Het project in de Passerstraat telt 12 wooneenheden en enkele gemeenschappelijke ruimtes. De bewonersgroep is zorgvuldig samengesteld: er wonen ouderen, alleenstaande moeders met jonge kinderen en gezinnen. Het project richt zich specifiek op de Afrikaanse gemeenschap, maar is nooit opgezet als een exclusief project voor die gemeenschap. De aanleiding hiervoor was één van de partners, het Lokaal Dienstencentrum (LDC) Cosmos in Anderlecht. Al jaren zijn Afrikaanse ouderen en gezinnen bezoekers van het dienstencentrum. Het LDC stelde vast dat hun woonomstandigheden vaak schrijnend zijn. Voor veel moeders met kinderen is het moeilijk om een alternatief te vinden voor hun veel te kleine en ongezonde woning. Ook veel oudere Afrikaanse vrouwen zijn afhankelijk van de private huurmarkt omdat ze vaak de weg naar sociale huur niet vinden, waardoor de huur een groot deel van hun inkomen behelst (soms tot 70%). Bovendien zijn vele woningen ondermaats van kwaliteit met aanzienlijke gebreken zoals enkel glas, verwarming op elektriciteit, ongemakkelijke badkamer, keuken met aftandse toestellen enz. Er was duidelijk de nood om de woonkwaliteit van die doelgroep te verbeteren.

Oorspronkelijk was het doel om woningen te bouwen op de locatie van het LDC, maar dat bleek om technische en stedenbouwkundige redenen niet mogelijk. Zoals in eerder gerealiseerde projecten, vormt gemeenschappelijk wonen steevast het uitgangspunt. De bewoners krijgen begeleiding om zelf vorm te geven aan hun collectief woonproject. Samen met De Overmolen, een andere sociale organisatie die actief in het huisvesten van kwetsbare doelgroepen en die tevens al een heel patrimonium bezit, werd gekeken naar een beschikbaar pand in de onmiddellijke omgeving.

Dat werd relatief snel gevonden en het pand ligt op een wandelafstand van het LDC, wat meteen een troef is om de begeleiding te verzekeren. Bovendien was er een bouwvergunning afgeleverd, helaas voor negen grote appartementen. Met de hulp van de gemeente, de stedenbouwkundige diensten en een goed architectenbureau werd een gewijzigde bouwaanvraag ingediend die maximaal optimaliseerde wat voorhanden.

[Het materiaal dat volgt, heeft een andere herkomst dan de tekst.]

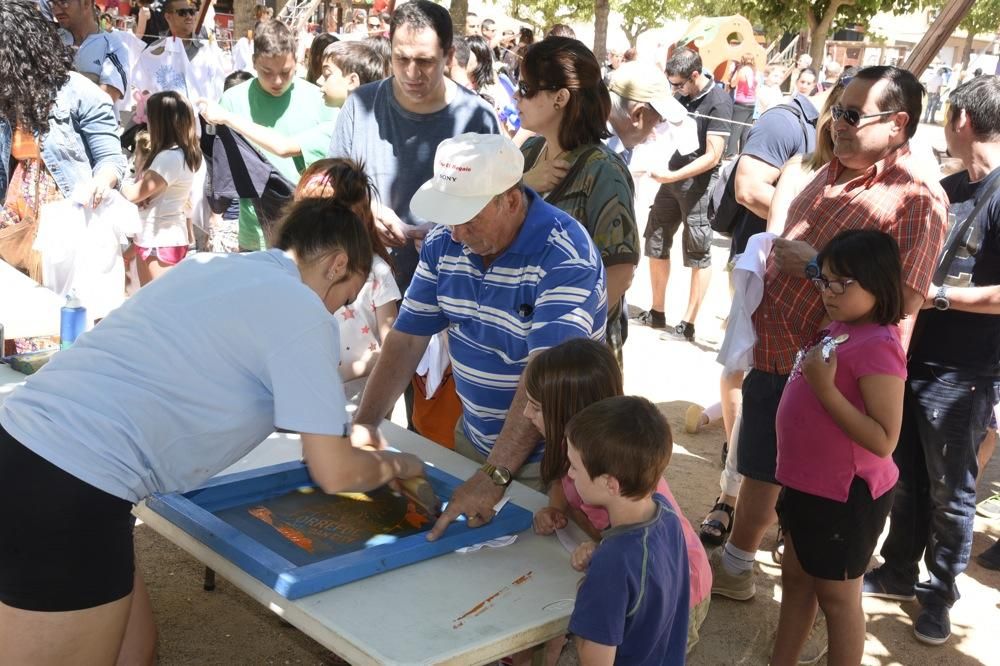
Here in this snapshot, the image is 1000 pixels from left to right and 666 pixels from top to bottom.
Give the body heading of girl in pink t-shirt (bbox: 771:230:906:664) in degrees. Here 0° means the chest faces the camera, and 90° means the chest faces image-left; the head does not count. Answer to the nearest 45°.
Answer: approximately 45°

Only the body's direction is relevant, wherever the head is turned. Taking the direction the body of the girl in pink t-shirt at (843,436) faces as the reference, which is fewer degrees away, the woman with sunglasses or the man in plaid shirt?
the woman with sunglasses

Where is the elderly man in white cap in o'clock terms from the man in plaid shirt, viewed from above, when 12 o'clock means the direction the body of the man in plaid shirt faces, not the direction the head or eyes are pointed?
The elderly man in white cap is roughly at 12 o'clock from the man in plaid shirt.

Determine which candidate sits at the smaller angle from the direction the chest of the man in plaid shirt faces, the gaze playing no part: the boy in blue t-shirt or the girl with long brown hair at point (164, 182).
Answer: the boy in blue t-shirt

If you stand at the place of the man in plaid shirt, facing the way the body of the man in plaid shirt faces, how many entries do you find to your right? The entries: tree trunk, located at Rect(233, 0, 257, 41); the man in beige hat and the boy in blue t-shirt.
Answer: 2

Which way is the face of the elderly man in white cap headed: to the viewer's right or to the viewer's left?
to the viewer's left

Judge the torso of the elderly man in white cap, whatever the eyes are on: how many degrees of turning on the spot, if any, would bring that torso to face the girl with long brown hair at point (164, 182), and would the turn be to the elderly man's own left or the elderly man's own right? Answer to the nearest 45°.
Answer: approximately 90° to the elderly man's own right

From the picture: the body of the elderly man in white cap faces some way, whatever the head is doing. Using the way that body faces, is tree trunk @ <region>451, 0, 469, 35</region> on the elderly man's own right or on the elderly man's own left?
on the elderly man's own right

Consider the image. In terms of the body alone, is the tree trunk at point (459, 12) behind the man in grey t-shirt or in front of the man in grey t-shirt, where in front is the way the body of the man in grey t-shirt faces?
behind

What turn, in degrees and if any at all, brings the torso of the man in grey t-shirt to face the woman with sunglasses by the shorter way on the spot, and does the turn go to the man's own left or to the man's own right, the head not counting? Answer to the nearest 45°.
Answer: approximately 45° to the man's own left

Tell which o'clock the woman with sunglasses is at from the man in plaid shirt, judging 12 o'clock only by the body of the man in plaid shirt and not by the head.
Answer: The woman with sunglasses is roughly at 1 o'clock from the man in plaid shirt.
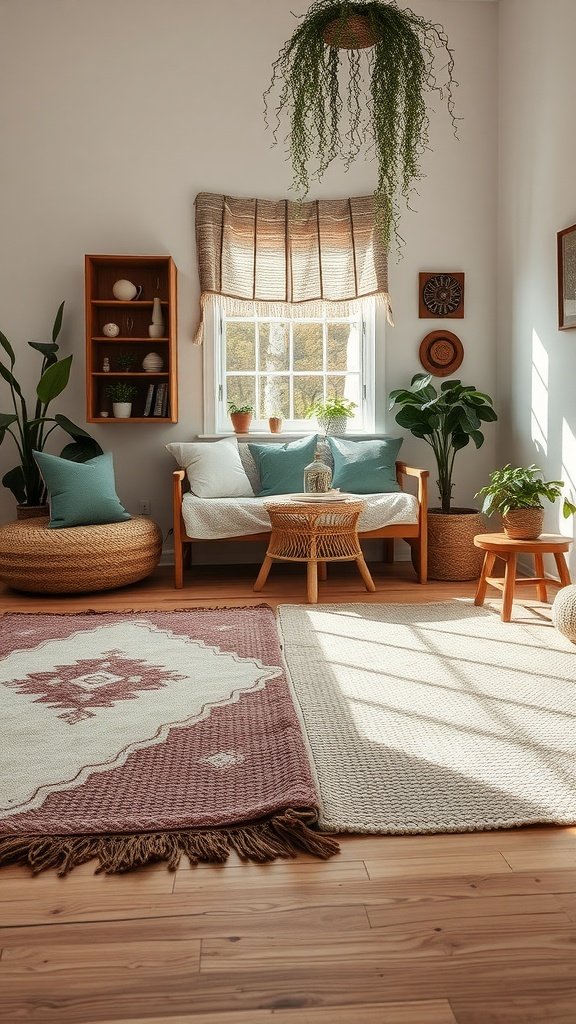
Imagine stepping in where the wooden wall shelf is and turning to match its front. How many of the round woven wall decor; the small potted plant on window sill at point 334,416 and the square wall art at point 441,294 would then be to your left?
3

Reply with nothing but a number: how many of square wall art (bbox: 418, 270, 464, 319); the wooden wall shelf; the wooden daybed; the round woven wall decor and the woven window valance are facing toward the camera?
5

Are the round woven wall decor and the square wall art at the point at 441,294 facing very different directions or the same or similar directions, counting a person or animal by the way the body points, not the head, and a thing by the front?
same or similar directions

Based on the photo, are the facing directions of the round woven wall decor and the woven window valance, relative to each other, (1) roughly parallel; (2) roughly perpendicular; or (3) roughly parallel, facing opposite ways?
roughly parallel

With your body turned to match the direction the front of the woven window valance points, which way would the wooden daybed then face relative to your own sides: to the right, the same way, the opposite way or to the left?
the same way

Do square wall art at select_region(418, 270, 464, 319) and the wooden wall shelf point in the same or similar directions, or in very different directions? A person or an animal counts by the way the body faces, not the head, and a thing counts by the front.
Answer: same or similar directions

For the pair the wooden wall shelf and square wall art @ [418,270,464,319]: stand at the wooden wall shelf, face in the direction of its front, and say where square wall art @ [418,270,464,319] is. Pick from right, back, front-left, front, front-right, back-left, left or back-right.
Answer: left

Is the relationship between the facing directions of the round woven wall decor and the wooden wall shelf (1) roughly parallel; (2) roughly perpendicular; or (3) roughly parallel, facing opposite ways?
roughly parallel

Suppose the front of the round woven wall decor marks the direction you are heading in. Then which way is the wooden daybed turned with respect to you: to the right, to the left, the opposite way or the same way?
the same way

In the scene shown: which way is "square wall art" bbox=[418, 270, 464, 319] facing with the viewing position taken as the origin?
facing the viewer

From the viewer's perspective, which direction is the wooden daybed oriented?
toward the camera

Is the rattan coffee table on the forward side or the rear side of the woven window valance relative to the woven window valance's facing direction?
on the forward side

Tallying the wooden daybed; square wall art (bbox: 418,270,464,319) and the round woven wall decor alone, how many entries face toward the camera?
3

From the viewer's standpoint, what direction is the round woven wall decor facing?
toward the camera

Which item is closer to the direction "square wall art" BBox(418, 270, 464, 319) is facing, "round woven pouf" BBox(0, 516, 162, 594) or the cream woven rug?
the cream woven rug
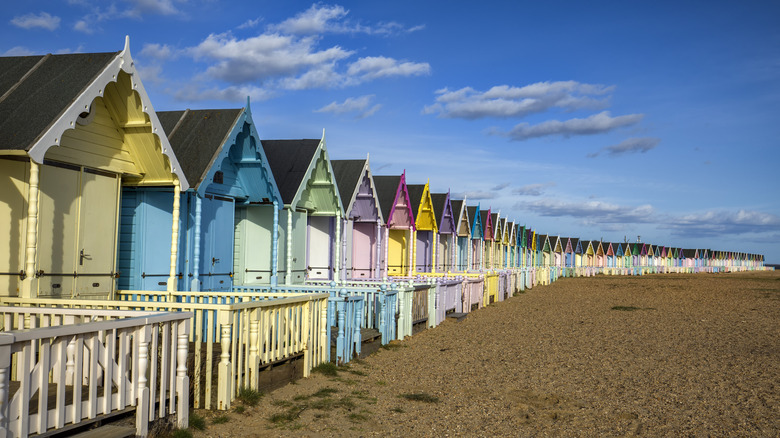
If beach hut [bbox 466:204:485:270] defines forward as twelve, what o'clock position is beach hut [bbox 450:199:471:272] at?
beach hut [bbox 450:199:471:272] is roughly at 2 o'clock from beach hut [bbox 466:204:485:270].

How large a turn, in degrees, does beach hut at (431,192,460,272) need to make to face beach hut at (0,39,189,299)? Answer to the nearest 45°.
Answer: approximately 45° to its right

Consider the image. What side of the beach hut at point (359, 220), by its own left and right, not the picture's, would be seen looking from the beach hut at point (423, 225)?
left

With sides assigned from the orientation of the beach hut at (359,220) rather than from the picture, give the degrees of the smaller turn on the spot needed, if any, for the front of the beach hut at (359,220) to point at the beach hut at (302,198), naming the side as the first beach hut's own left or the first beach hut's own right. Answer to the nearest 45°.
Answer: approximately 45° to the first beach hut's own right

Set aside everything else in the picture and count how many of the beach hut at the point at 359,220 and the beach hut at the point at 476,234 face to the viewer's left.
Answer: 0

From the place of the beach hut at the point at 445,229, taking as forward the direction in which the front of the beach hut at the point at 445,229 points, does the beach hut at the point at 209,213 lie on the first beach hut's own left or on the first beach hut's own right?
on the first beach hut's own right

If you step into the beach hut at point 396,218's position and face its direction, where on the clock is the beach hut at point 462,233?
the beach hut at point 462,233 is roughly at 8 o'clock from the beach hut at point 396,218.

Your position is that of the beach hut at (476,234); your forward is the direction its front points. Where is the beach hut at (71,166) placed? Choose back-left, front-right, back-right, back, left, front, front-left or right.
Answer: front-right

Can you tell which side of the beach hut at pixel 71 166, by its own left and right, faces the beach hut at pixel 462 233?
left

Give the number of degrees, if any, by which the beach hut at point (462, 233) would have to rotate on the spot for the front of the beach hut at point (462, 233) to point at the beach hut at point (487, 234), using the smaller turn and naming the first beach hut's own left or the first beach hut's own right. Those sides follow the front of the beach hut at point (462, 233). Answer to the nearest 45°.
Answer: approximately 135° to the first beach hut's own left

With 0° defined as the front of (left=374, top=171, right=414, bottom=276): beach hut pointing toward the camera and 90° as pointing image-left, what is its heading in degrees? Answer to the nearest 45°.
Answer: approximately 315°

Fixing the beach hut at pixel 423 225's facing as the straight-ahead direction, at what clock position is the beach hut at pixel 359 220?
the beach hut at pixel 359 220 is roughly at 2 o'clock from the beach hut at pixel 423 225.

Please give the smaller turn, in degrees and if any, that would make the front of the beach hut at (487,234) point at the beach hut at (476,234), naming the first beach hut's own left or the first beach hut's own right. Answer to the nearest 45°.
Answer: approximately 45° to the first beach hut's own right

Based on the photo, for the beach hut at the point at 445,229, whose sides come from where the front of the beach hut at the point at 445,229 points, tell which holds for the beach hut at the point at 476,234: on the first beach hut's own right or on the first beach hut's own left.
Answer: on the first beach hut's own left

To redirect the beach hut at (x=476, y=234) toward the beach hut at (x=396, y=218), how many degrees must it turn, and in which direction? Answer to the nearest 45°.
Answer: approximately 45° to its right

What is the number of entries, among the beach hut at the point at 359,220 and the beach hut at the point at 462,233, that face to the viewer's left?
0
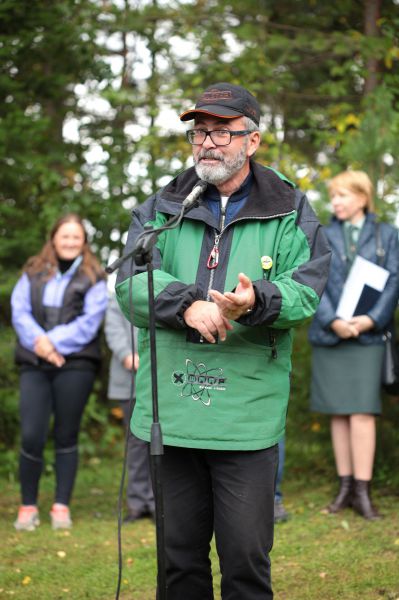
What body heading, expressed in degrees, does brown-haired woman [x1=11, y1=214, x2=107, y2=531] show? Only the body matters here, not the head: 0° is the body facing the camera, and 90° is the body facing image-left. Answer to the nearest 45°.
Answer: approximately 0°

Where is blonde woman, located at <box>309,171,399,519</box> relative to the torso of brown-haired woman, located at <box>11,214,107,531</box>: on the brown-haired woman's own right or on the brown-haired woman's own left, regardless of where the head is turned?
on the brown-haired woman's own left

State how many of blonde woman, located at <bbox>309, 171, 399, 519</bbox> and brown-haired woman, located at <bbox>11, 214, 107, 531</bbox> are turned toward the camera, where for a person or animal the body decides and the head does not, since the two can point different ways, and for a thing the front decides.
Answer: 2

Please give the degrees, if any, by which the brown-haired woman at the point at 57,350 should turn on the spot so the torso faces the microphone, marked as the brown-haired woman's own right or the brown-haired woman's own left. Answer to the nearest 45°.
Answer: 0° — they already face it
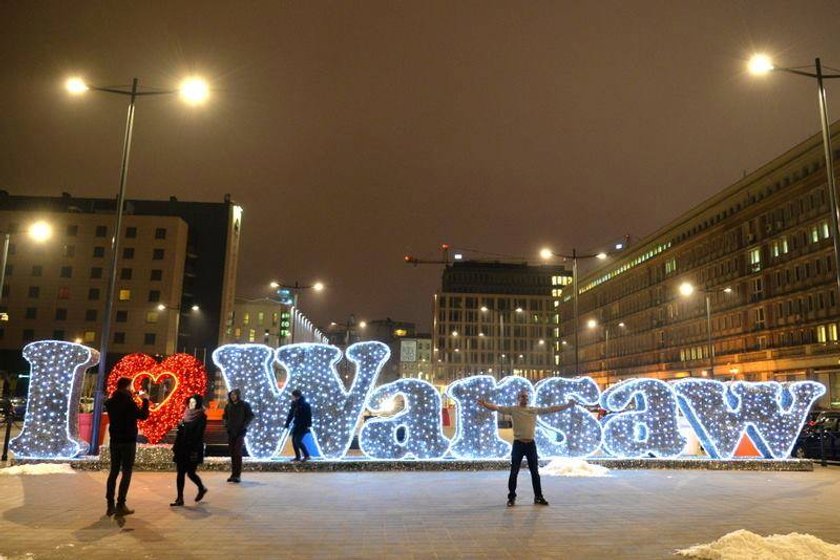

Dat resulteerde in een project met twaalf wooneenheden, variërend van studio’s tot 3-kamerappartementen, collectieve ruimtes voor de bewoners en een gelijkvloerse verdieping voor een sociale invulling.

Ondertussen zaten drie partijen rond de tafel: De Overmolen als eigenaar van het gebouw, LDC Cosmos die de begeleiding van de bewoners op zich zou nemen en het Kenniscentrum Welzijn, Wonen, Zorg (WWZ), een tweedelijnsorganisatie die zich o.a. toelegt op het begeleiden van woonzorgprojecten in Brussel en Vlaanderen. Daar kwam nog een vierde partij bij, namelijk het sociaal verhuurkantoor (SVK) Baita.

Sociaal verhuurkantoor (SVK)

Een sociaal verhuurkantoor is een typisch Belgisch model. Ergens aan het einde van de jaren ‘80 van vorige eeuw werd het concept geïntroduceerd als aanvulling op de sociale huurwoningen. Omdat de overheid er niet in slaagde de noodzakelijke aantallen sociale woningen te bouwen, werd een beroep gedaan op de particuliere eigenaar die zijn woning in beheer van een sociaal verhuurkantoor omzet tot een sociale woning. De voorwaarden voor de huurder zijn identiek als voor sociale huurwoningen. De huurprijs is geregeld via een conventie, waarbij de huurder een vastgelegd bedrag betaalt en de overheid bijpast tot een aanvaardbare huurinkomst voor de eigenaar. Vandaag bestaat het enkel nog in Brussel, want in Vlaanderen werden de sociale verhuurkantoren samengevoegd met de sociale huisvestingsmaatschappijen in nieuwe woonmaatschappijen. In Brussel blijven sociale verhuurkantoren woningen aanbieden aan burgers die aanspraak kunnen maken op een sociale woning. Verdeeld over 19 sociale verhuurkantoren, met elk hun eigen specificiteit, gaat het over bijna 8.000 woningen. In de afgelopen legislatuur steeg het aantal met 2500 woningen.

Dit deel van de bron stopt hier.